The base material for diode construction consists of some type of semiconductor, generally silicon. These pure silicon bases are then doped with a secondary material. This process involves adding impurities into the pure silicon lattice in the form of atoms with different chemical properties. The two most common doping types are P-type and N-type.

In N-type doping, atoms are injected into the silicon lattice which have five valence electrons, as opposed to silicon’s four. This has the effect of adding an additional electron which can flow in the conduction band. One common example of this is N-type doping with Phosphorus with its five valence electrons. This type of doping gets its name because the charge carrier of this material is negative, the electron.

P-type doping is similar to N-type, except that in this case the injected atoms have three valence electrons. This creates the absence of an electron in silicon’s otherwise uniform lattice of four valence electrons. To visualize this, the absence of electron is called a hole, and referred to as a positively charged object which can travel through the lattice. The charge carrier of this material is the positively charged whole, hence the name P-type doping.

We then stick these two materials together to make a diode or a PN junction as shown below in Figure 10.

Figure 10: Diode Diagram from Wikipedia

When first connected, the excess electrons and holes are at very high concentrations on either side. These charges will diffuse to create an electric field at the central junction of the device as shown below.

Figure 11: Diode equilibrium from Wikipedia

This device is then typically connected to an electrical circuit as shown in Figure 9 above. To allow current flow through this device, one must apply an external voltage to overcome the internal electric field created by the charge carriers at the center of the device. Another way to visualize this flowing current is as the injection of electrons into the device.

Electrons are injected into the N-type side where they continue to flow into the central region. Many of these electrons then recombine with the abundant holes in this area. This particular part of the process is what we’re interested in when describing the function of light emitting diodes, or LEDs. When the electrons are injected into the N-type material they are in the conduction band energy level. This is due to the fact that the valence band is full as shown by our diagram of semiconductors in Figure 9.

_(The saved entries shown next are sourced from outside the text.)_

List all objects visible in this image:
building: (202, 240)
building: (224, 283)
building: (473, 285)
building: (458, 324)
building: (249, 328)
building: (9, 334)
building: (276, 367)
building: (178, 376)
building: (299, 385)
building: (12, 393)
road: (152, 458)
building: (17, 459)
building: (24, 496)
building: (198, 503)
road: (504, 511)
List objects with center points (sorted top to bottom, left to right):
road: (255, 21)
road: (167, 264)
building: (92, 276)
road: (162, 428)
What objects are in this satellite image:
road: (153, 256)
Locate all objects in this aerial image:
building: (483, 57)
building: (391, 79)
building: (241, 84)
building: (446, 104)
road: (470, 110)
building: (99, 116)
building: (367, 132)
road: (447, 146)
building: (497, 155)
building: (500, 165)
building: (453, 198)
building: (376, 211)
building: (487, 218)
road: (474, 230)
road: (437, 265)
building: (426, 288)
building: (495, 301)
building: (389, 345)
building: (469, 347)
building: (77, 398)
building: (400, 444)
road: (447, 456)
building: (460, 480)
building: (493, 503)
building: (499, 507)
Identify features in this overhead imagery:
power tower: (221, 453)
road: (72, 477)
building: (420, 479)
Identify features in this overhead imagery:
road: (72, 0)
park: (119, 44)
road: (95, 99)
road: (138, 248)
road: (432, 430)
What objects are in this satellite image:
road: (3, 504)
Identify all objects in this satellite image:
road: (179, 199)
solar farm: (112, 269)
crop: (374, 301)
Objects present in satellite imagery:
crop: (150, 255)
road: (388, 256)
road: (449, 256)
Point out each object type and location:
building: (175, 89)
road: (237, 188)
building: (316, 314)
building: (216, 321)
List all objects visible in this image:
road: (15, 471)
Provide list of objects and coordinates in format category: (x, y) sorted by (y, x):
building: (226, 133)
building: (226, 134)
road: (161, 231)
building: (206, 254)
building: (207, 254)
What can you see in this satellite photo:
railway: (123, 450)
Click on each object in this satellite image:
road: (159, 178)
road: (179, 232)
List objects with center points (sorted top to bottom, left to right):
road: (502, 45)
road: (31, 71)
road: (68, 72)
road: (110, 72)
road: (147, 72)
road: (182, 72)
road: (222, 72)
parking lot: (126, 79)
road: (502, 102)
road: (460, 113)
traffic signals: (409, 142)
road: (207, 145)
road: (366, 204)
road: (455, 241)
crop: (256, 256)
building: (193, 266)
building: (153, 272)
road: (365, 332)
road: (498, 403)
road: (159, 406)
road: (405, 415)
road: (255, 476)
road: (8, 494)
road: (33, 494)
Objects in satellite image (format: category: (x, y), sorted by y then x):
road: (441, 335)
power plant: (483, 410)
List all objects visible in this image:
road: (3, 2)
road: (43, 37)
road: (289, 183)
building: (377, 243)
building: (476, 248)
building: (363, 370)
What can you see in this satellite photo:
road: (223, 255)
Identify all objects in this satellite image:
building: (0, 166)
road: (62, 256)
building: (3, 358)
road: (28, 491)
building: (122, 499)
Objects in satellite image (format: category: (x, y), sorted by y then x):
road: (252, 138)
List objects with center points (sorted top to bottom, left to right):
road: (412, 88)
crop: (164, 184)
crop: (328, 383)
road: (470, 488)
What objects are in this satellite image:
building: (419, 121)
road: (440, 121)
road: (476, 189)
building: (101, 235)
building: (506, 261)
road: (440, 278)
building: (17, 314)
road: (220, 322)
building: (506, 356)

These electrons flow through the conduction band as they cross through the N-type region. They then approach the large concentration of holes at the central depletion region. These positive hole charge carriers will reside in the valence band because they represent the lack of an electron in the lattice. Once a free electron in the conduction band approaches a hole in the valence band they will attract due to the opposing charge. They then go through electron-hole recombination,in which a free electron steps down in energy to fill the empty spot in the valence band lattice. This electron transitioned from a higher energy state down to a ground state.

By conservation of energy, we expect that this energy must be converted into some other form. In fact, this energy is emitted as a photon having a wavelength corresponding to its energy level from $E_{photon} = hf = \cfrac{hc}{\lambda}$

It is this phenomenon that is used in the creation of LEDs. One important note is that the emitted photons won’t always be in the visible light spectrum. Due to this, it is important to keep the energy band gap between conduction and valence bands in mind when making an LED. The device will only emit visible light if a change in energy between the two bands corresponds to a photon with a wavelength in the visible light spectrum. So now we can see that LEDs are simple diodes whose energy band gap has been adjusted so that electrons transitioning across it will produce a photon visible to our eyes.